The State argues that its plea bargain offer was withdrawn following Judge Katz's decision to reject the plea agreement, and that Judge Herr had no authority to require the State to re-offer its original plea bargain as a means to remedy the improprieties attributed to Judge Katz. We disagree. The State's ability to withdraw a plea offer at any time before the defendant enters his plea does not extend to the withdrawal of a plea agreement that has already been accepted by the trial court. See Santobello v. New York, 404 U.S. 257, 262, 92 S.Ct. 495, 30 L.Ed.2d 427 (1971) (once the court accepts a plea agreement, the State is bound to carry out its side of the agreement); Perkins, 738 S.W.2d at 283-84. Once expressly approved by the trial court, a plea bargain agreement between the State and the defendant is a binding contract subject to specific performance if the agreement can be enforced. Ortiz, 933 S.W.2d at 104; see also Perkins, 738 S.W.2d at 284. We find nothing in the record to indicate Wright's plea agreement was not enforceable. See, e.g., Perkins, 738 S.W.2d at 284 (record contained no evidence of fraud by defendant in the inducement of the plea agreement that might estop him from seeking specific performance of plea agreement); see also Ex parte Sims, 868 S.W.2d 803, 804 (Tex.Crim.App. 1993) (en banc) (plea agreement that calls for illegal punishment is not enforceable by specific performance). The State and Wright had mutually agreed to an eighteen-year maximum sentence based on Wright's plea to a lesser offense, and the trial court had approved the terms of the agreement. The plea agreement called for a lawful sentence within the range of punishment provided for the offense to which Wright pled. Therefore, Wright was entitled to specific enforcement of his plea bargain agreement. Perkins, 738 S.W.2d at 283; see also Morris v. State, 658 S.W.2d 310, 312 (Tex.App.-Houston [1st Dist.] 1983, no writ) (ordering specific performance of plea agreement after trial court's void act of setting aside defendant's guilty plea and assessed punishment).

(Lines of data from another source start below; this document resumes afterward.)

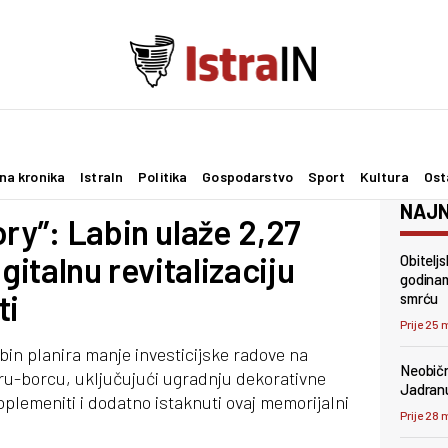
na kronika
IstraIn
Politika
Gospodarstvo
Sport
Kultura
Ost
NAJN
ry”: Labin ulaže 2,27
gitalnu revitalizaciju
Obiteljs
godinam
ti
smrću
Prije 25 
abin planira manje investicijske radove na
Neobičn
u-borcu, uključujući ugradnju dekorativne
Jadranu
plemeniti i dodatno istaknuti ovaj memorijalni
Prije 28 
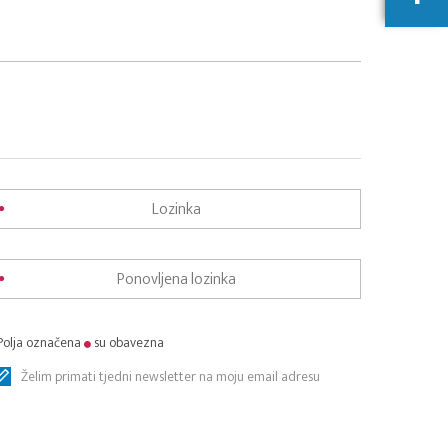
Polja označena
su obavezna
Želim primati tjedni newsletter na moju email adresu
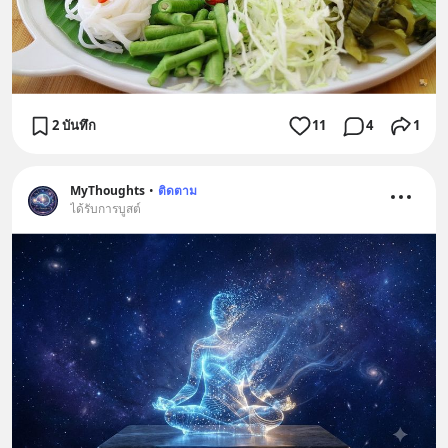
2 บันทึก
11
4
1
MyThoughts
•
ติดตาม
ได้รับการบูสต์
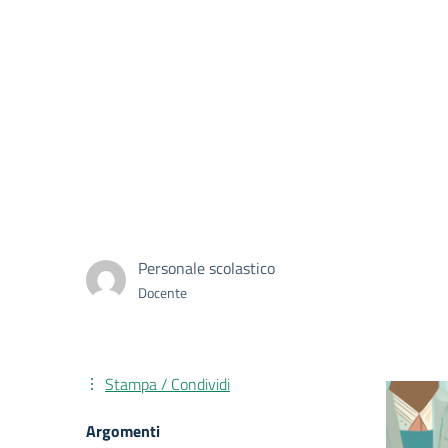
Personale scolastico
Docente
Stampa / Condividi
Argomenti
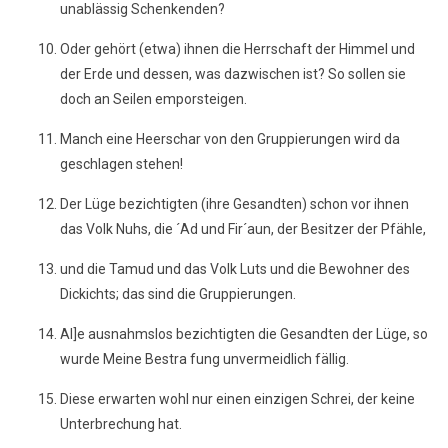
unablässig Schenkenden?
Oder gehört (etwa) ihnen die Herrschaft der Himmel und
der Erde und dessen, was dazwischen ist? So sollen sie
doch an Seilen emporsteigen.
Manch eine Heerschar von den Gruppierungen wird da
geschlagen stehen!
Der Lüge bezichtigten (ihre Gesandten) schon vor ihnen
das Volk Nuhs, die ´Ad und Fir´aun, der Besitzer der Pfähle,
und die Tamud und das Volk Luts und die Bewohner des
Dickichts; das sind die Gruppierungen.
Al]e ausnahmslos bezichtigten die Gesandten der Lüge, so
wurde Meine Bestra fung unvermeidlich fällig.
Diese erwarten wohl nur einen einzigen Schrei, der keine
Unterbrechung hat.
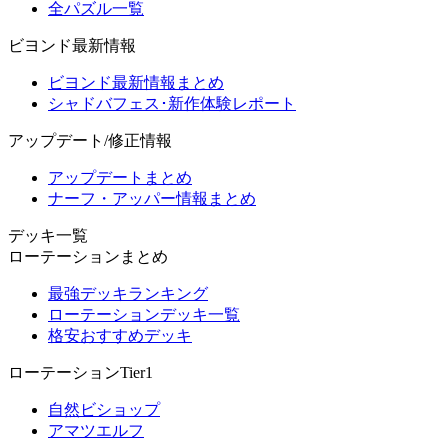
全パズル一覧
ビヨンド最新情報
ビヨンド最新情報まとめ
シャドバフェス･新作体験レポート
アップデート/修正情報
アップデートまとめ
ナーフ・アッパー情報まとめ
デッキ一覧
ローテーションまとめ
最強デッキランキング
ローテーションデッキ一覧
格安おすすめデッキ
ローテーションTier1
自然ビショップ
アマツエルフ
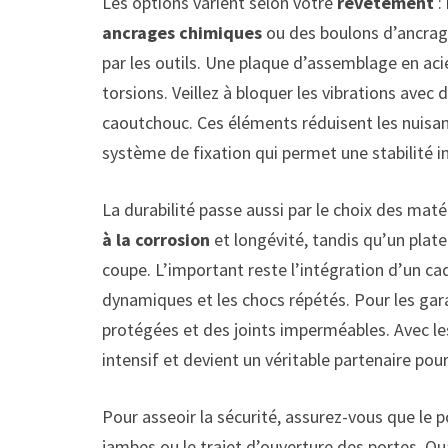
Les options varient selon votre
revêtement
:
ancrages chimiques
ou des boulons d’ancrage
par les outils. Une plaque d’assemblage en acier
torsions. Veillez à bloquer les vibrations avec 
caoutchouc. Ces éléments réduisent les nuisanc
système de fixation qui permet une stabilité 
La durabilité passe aussi par le choix des mat
à la corrosion
et longévité, tandis qu’un plat
coupe. L’important reste l’intégration d’un ca
dynamiques et les chocs répétés. Pour les gara
protégées et des joints imperméables. Avec les
intensif et devient un véritable partenaire pour
Pour asseoir la sécurité, assurez-vous que le p
jambes ou le trajet d’ouverture des portes. Qua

Accordingly, we reverse the trial court's judgment, and remand this case to the trial court with instructions to reinstate Wright's plea of no contest to the offense of aggravated assault with a deadly weapon and re-sentence Wright in accordance with the terms of the original plea agreement. Because we reverse on this basis, we do not address the other issues raised on appeal.